**Problem statement**: From the entries below, reproduce exactly the lines from the one with "环使室内湿度保持在适宜的相对湿度。以保证烟草成品在存放" through the one with "Банковская инфраструктура представлена", both included, without images.

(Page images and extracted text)

= Beginning of Section =

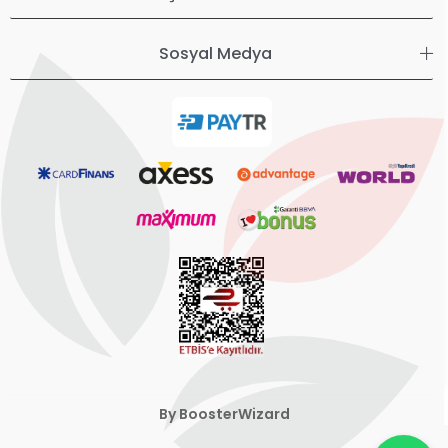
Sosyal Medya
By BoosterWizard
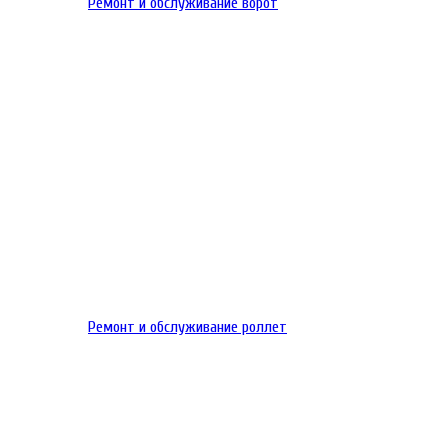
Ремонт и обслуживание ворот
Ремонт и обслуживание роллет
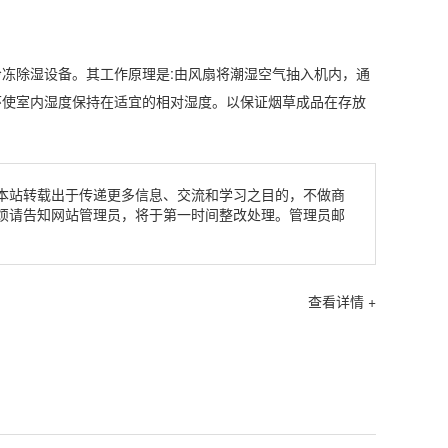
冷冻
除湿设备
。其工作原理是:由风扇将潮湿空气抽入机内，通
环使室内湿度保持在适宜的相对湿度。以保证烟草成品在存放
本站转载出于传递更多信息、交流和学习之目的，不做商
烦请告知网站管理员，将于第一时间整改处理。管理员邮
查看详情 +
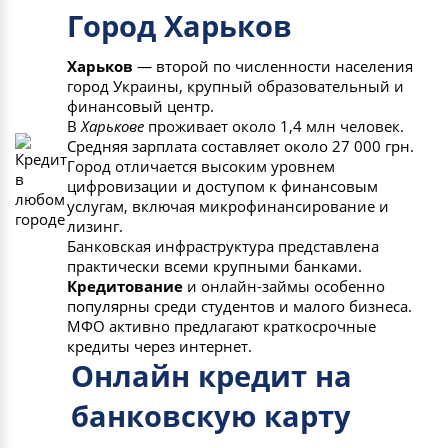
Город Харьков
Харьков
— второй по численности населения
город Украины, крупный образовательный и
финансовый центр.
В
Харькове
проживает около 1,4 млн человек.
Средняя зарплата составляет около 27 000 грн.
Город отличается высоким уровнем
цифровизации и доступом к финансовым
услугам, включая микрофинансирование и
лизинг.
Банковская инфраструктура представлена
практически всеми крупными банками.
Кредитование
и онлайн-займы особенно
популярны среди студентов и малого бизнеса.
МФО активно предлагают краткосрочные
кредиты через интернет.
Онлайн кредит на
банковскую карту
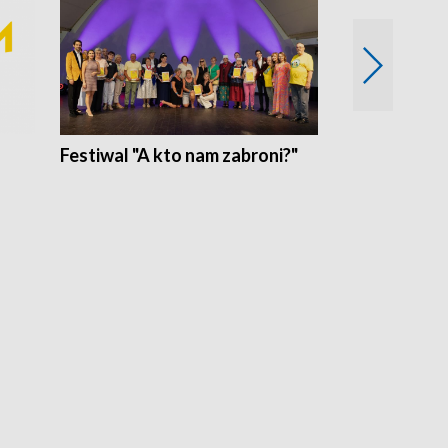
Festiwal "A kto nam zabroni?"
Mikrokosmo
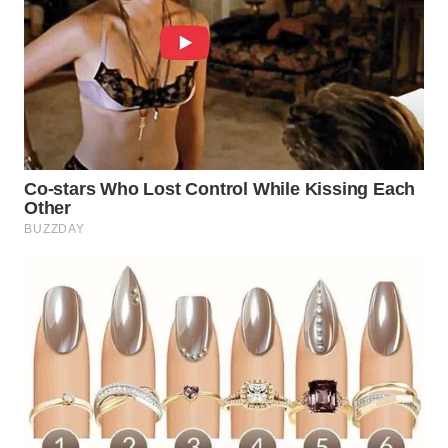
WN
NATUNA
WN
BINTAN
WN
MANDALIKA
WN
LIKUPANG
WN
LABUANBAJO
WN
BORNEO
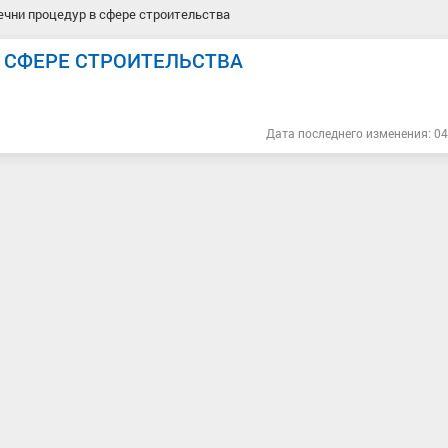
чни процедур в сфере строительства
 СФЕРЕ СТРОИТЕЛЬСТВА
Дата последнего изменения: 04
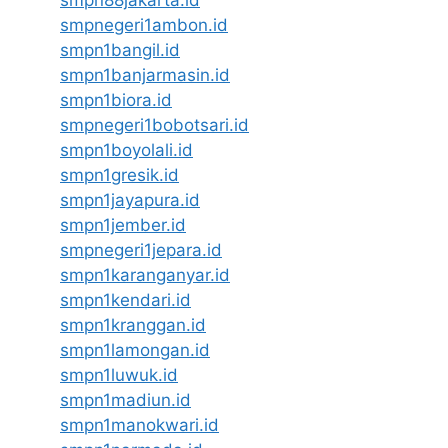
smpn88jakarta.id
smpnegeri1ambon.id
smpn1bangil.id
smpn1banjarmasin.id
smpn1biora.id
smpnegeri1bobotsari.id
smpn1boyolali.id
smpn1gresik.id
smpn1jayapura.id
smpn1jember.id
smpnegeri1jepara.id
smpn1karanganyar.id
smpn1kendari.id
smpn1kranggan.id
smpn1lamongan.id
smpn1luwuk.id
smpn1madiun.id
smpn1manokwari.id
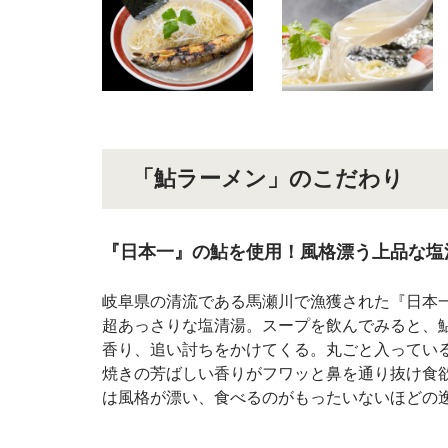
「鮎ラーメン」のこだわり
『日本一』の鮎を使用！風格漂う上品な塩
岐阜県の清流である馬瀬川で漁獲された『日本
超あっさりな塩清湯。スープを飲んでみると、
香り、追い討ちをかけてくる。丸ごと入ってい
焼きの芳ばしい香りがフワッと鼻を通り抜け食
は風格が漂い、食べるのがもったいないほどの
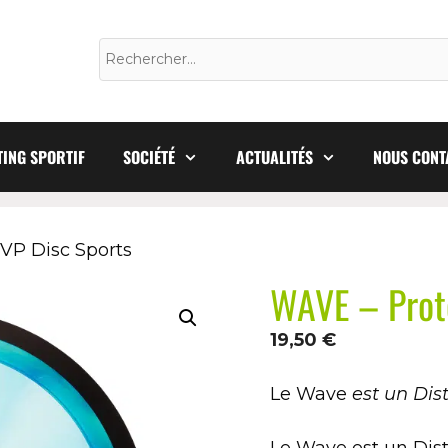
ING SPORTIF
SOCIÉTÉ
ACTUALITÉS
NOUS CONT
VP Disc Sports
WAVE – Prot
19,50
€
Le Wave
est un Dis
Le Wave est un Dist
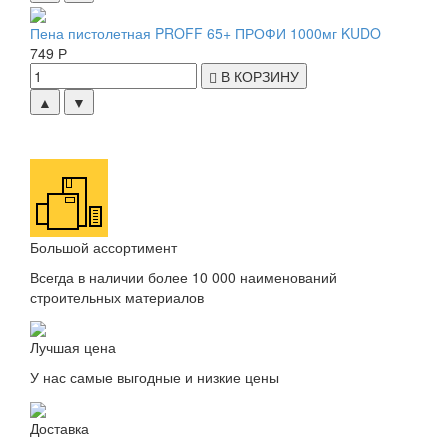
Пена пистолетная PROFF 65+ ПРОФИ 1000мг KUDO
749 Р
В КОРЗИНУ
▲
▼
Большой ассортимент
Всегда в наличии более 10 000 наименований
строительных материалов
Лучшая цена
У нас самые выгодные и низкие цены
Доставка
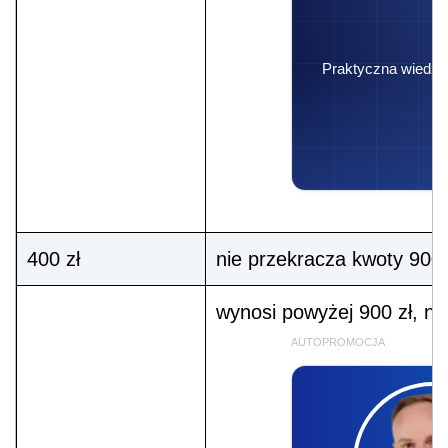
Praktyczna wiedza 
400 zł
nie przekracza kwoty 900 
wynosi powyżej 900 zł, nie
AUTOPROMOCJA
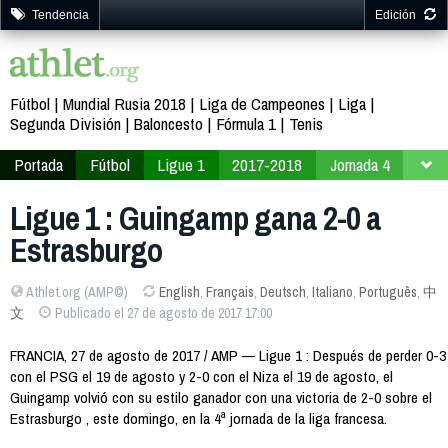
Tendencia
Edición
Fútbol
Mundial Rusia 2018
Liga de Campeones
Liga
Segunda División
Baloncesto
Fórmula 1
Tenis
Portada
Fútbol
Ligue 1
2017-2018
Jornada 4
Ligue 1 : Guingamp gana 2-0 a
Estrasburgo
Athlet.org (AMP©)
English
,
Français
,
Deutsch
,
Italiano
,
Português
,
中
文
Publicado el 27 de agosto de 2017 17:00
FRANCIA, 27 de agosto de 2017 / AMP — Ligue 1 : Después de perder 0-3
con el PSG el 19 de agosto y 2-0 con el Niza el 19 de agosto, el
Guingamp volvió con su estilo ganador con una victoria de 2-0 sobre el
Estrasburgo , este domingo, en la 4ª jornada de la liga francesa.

= End of Section =

**Solution**:
环使室内湿度保持在适宜的相对湿度。以保证烟草成品在存放
本站转载出于传递更多信息、交流和学习之目的，不做商
烦请告知网站管理员，将于第一时间整改处理。管理员邮
查看详情 +
Город Харьков
Харьков
— второй по численности населения
город Украины, крупный образовательный и
финансовый центр.
В
Харькове
проживает около 1,4 млн человек.
Средняя зарплата составляет около 27 000 грн.
Город отличается высоким уровнем
цифровизации и доступом к финансовым
услугам, включая микрофинансирование и
лизинг.
Банковская инфраструктура представлена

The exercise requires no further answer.